I’m assuming that all of Penske racing assets are under the same corporate umbrella as his publicly traded company? If so and it’s kinda like Berkshire in structure then unfortunately he’s right. There is no easy, cheap, or even guaranteed way to give him a piece of just the NASCAR team.

He probably could have offered shares in Penske Corp just like executives are awarded stock based compensation. But that stake would be very small sub .25% I’m sure assuming I’m correct and Penske Corp is worth over 7.5 billion.

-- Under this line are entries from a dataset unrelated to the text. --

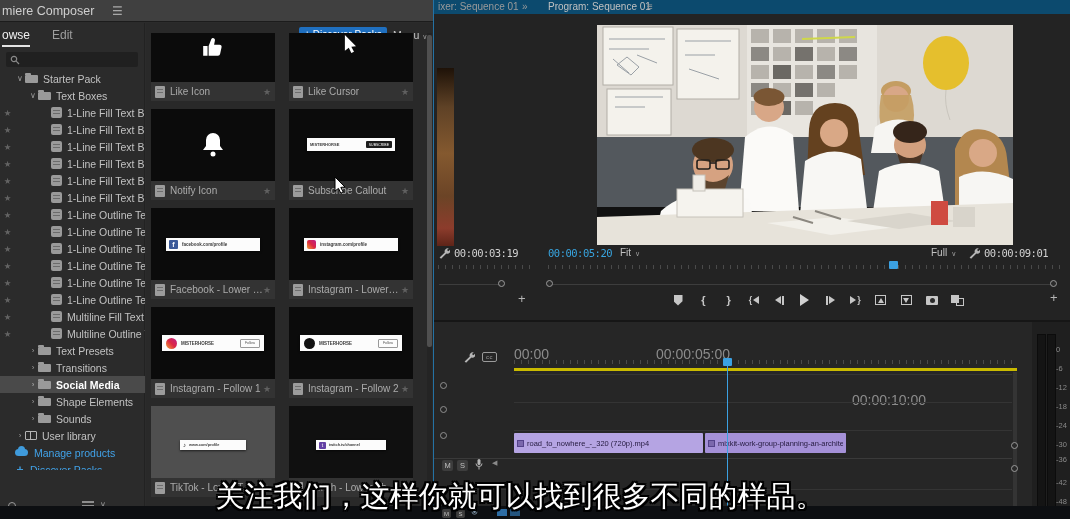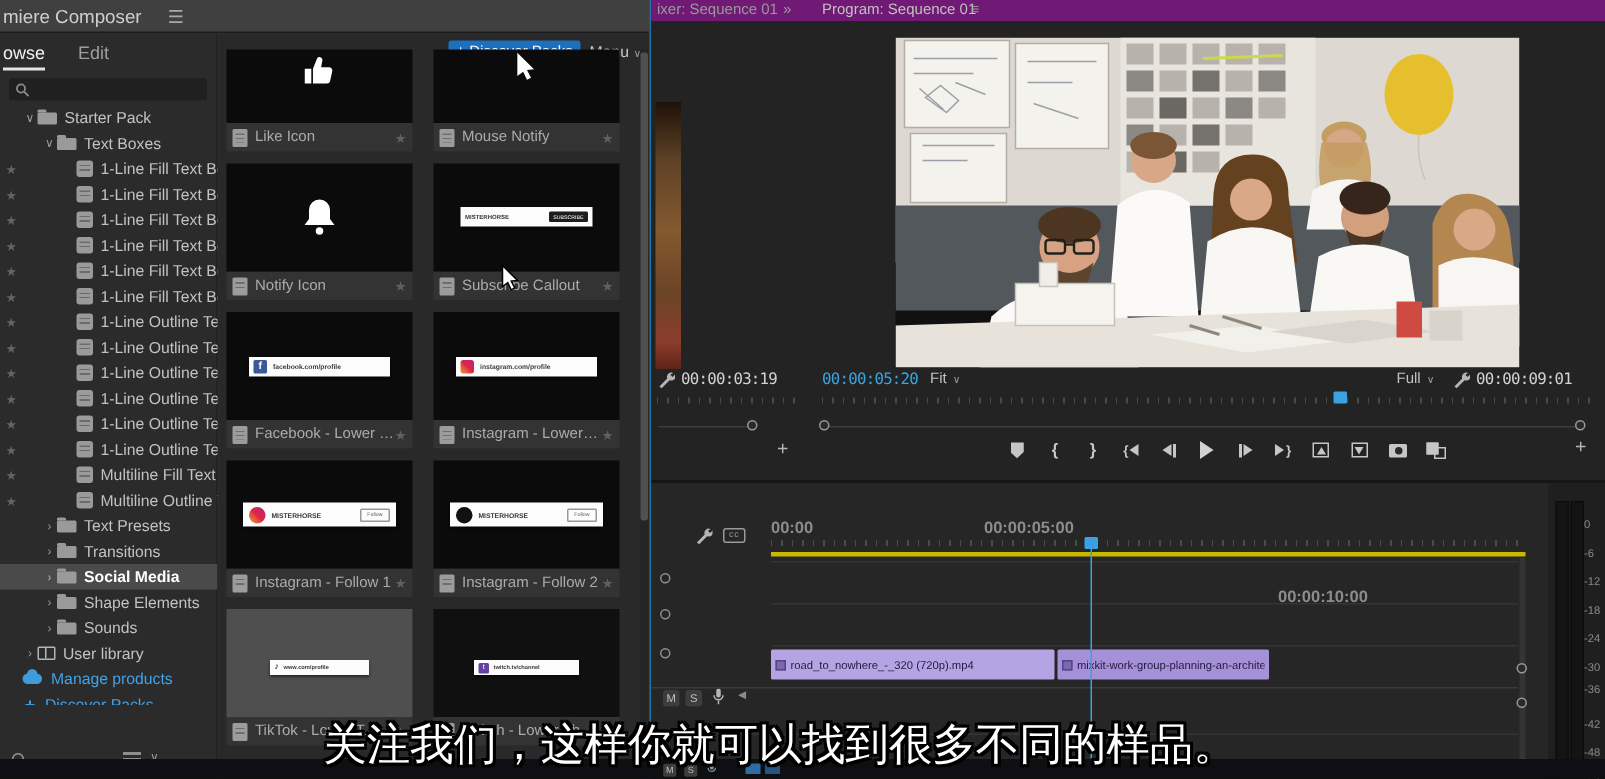--- a/index.html
+++ b/index.html
@@ -63,21 +63,21 @@
   .card .lab .star{color:#606060;font-size:9px;}
   .th-center{position:absolute;left:50%;transform:translateX(-50%);}
   .strip{position:absolute;left:50%;transform:translateX(-50%);background:#fcfcfc;display:flex;align-items:center;
     box-shadow:0 1px 2px rgba(0,0,0,.6);}
   .strip .stx{color:#3a3a3a;font-weight:bold;white-space:nowrap;}
   #pc-scroll{position:absolute;right:1px;top:10px;width:5px;bottom:0;background:#242424;}
   #pc-scroll .thumb{position:absolute;top:2px;width:5px;height:312px;background:#505050;border-radius:2px;}
 
   
   #monitors{position:absolute;left:434px;top:0;width:636px;height:320px;background:#232323;}
-  #tabbar{position:absolute;left:0;top:0;width:636px;height:14px;background:#701a75;font-size:10px;color:#9a9a9a;}
+  #tabbar{position:absolute;left:0;top:0;width:636px;height:14px;background:#0c4a6e;font-size:10px;color:#9a9a9a;}
   #tabbar .ptab{color:#c0c0c0;}
   #src-sliver{position:absolute;left:3px;top:68px;width:17px;height:178px;
     background:linear-gradient(180deg,#1e1208,#5f4226 22%,#84592f 48%,#6b4426 72%,#8c3c2c 90%,#5e2418);}
   .wrench{width:12px;height:12px;}
   #video{position:absolute;left:163px;top:25px;width:416px;height:220px;background:#111;}
   .tick-strip{background:repeating-linear-gradient(90deg,#5a5a5a 0 1px,transparent 1px 7px);height:4px;opacity:.7;}
   .knob{width:7px;height:7px;border:1px solid #9a9a9a;border-radius:50%;background:#2a2a2a;}
   .hline{height:1px;background:#3d3d3d;}
   #playhead-mk{width:9px;height:8px;background:#3ba1e2;border-radius:1px;}
   .plusbtn{font-size:13px;color:#b5b5b5;}
@@ -95,21 +95,21 @@
   .tri-dn{width:0;height:0;border-left:3px solid transparent;border-right:3px solid transparent;border-top:5px solid #c6c6c6;}
   .cam{width:12px;height:9px;background:#c6c6c6;border-radius:1px;position:relative;display:inline-block;}
   .cam::before{content:"";position:absolute;left:4px;top:2px;width:5px;height:5px;background:#2a2a2a;border-radius:50%;}
   .cmp{position:relative;width:13px;height:11px;display:inline-block;}
   .cmp i{position:absolute;width:8px;height:8px;border:1px solid #c6c6c6;}
   .cmp i:first-child{left:0;top:0;background:#c6c6c6;}
   .cmp i:last-child{right:0;bottom:0;}
 
   
   #timeline{position:absolute;left:434px;top:320px;width:598px;height:199px;background:#262626;border-top:2px solid #161616;}
-  .rlabel{font-size:11px;color:#8c8c8c;font-weight:bold;}
+  .rlabel{font-size:14px;color:#8c8c8c;}
   #workbar{position:absolute;left:80px;top:46px;width:503px;height:3px;background:#c9ba00;}
   .target{width:7px;height:7px;border:1px solid #8f8f8f;border-radius:50%;}
   .msbox{width:11px;height:11px;background:#3d3d3d;border-radius:2px;color:#c0c0c0;font-size:7.5px;text-align:center;line-height:11px;}
   .clip{position:absolute;top:111px;height:20px;border-radius:1px;display:flex;align-items:center;padding:0 3px;overflow:hidden;}
   .clip .fxb{width:7px;height:7px;background:#7b68ad;border:1px solid #54428a;margin-right:3px;flex:0 0 7px;}
   .clip .cname{font-size:7.5px;color:#241a3e;white-space:nowrap;overflow:hidden;}
   #clip1{left:80px;width:189px;background:#b5a4e3;}
   #clip2{left:271px;width:141px;background:#a591d8;}
   #tl-playline{position:absolute;left:293px;top:43px;width:1px;height:148px;background:#3ba1e2;}
   #tl-playhead{position:absolute;left:289px;top:36px;width:9px;height:8px;background:#3ba1e2;border-radius:1px;}
@@ -346,21 +346,21 @@
             </div>
           </div>
           <div class="card" style="left: 143px; top: -23px;">
             <div class="thumb" style="background:#0b0b0b;">
               <svg class="th-center" style="top:24px;" width="16" height="20" viewBox="0 0 13 18">
                 <path d="M1 1l10 10-4.2.4 2.4 4.6-2.4 1.2-2.3-4.8L1 15z" fill="#fff"></path>
               </svg>
             </div>
             <div class="lab">
               <span class="doc"></span>
-              <span class="name">Mouse Notify</span>
+              <span class="name">Like Cursor</span>
               <span class="star">★</span>
             </div>
           </div>
           <div class="card" style="left: 5px; top: 76px;">
             <div class="thumb" style="background:#0b0b0b;">
               <svg class="th-center" style="top:22px;" width="24" height="27" viewBox="0 0 24 27">
                 <path d="M12 2a7 7 0 0 0-7 7v6l-3 4h20l-3-4V9a7 7 0 0 0-7-7z" fill="#fff"></path>
                 <circle cx="12" cy="23" r="2.5" fill="#fff"></circle>
               </svg>
             </div>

He could have tried issuing a 2nd class of stock that was just the NASCAR stuff but all the current shareholders would still own what % of the team they do now. Plus there’d be lawsuits.

He could spin the NASCAR team off into its own near corporation. But the current shareholders would be entitled to a % of the new shares equal to their current holdings. If Joe Blow owns 3% of Penske he’d 3% of the new company as well. Plus I’m sure there’d be more lawsuits. Plus if the cup team ever were to start losing money bankruptcy would be a real threat.

Last and worst option would be for Penske the person to purchase the race team from Penske Corp. This would have all the drawbacks above plus even more lawsuits.

In the end it really isn’t possible if they are structured the way I believe. It’s been a while since I’ve had call to exercise these brain muscles thanks! Felt good.